Jumat, 03 Maret 2017

Pertamini Makin Menjamur, Pemkab Ponorogo Akan Menutup Usaha Tersebut Karena Alasan Keamanan


Berita Pertamini Ponorogo - Pertamini alias tempat pengisian bensin eceran menggunakan pompa manual menyerupai SPBU makin marak saja di Ponorogo. Meski begitu Pemerintah Kabupaten Ponorogo berencana akan menertibkan pertamini.

Penertiban akan dilakukan mengingat pertamini tidak memenuhi standar keamanan yang seharusnya.

Seperti yang disampaikan oleh Kepala Dinas Perindustrian Perdagangan dan Koperasi Ponorogo, Addin Andanawarih.

Addin menjelaskan saat ini Pemkab sedang melakukan menyurvei serta pendataan pertamini yang ada di Ponorogo.

Dari data yang berhasil dihimpun hampir setiap kecamatan di seluruh wilayah Ponorogo ada pertamini.

“Pertamini terbanyak di Slahung, Jenangan, dan Sukorejo serta tersebar hampir di seluruh kecamatan ada pertamini,” kata dia kepada wartawan, Kamis (2/3/2017).

Usaha pertamini dianggap ilegal dan serta berbahaya.

Sebenarnya Pertamina menyatakan kalau usaha penjualan bensin eceran itu ilegal.

Maraknya usaha pertamini di Ponorogo telah disampaikan kepada bupati.

Rencananya setelah melakukan pendataan pihaknya akan mengumpulkan pelaku usaha pertamini tersebut.

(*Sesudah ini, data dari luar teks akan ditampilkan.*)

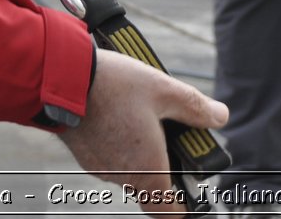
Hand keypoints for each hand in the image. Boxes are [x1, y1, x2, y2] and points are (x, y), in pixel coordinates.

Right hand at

Setelah dikumpulkan mereka akan diminta untuk menutup usaha yang demikian. Pemkab akan memberikan waktu tertentu bagi pelaku usaha pertamini untuk menutupnya.

Pihak Dinas Perindustrian Perdagangan dan Koperasi Ponorogo terkejut di Ponorogo pertamini malah menjamur.

Padahal daerah lain usaha seperti ini banyak yang ditutup.

Di akhir wawancara Addin menjelaskan bahwa pertamini tidak dilengkapi dengan standar keamanan oleh karena itu pertamini dianggap membahayakan.

Disisi lain masalah literan yang terdapat dalan praktek penjualan BBM di pertamini. Hingga samapai sekarang belum ada pengukuran mengenai hal itu.

Selama ini pertamini tidak melapor dan punya ijin resmi pada pemerintah. Alat pompa pertamini dibeli dari luar Ponorogo harganya berkisar Rp15 juta.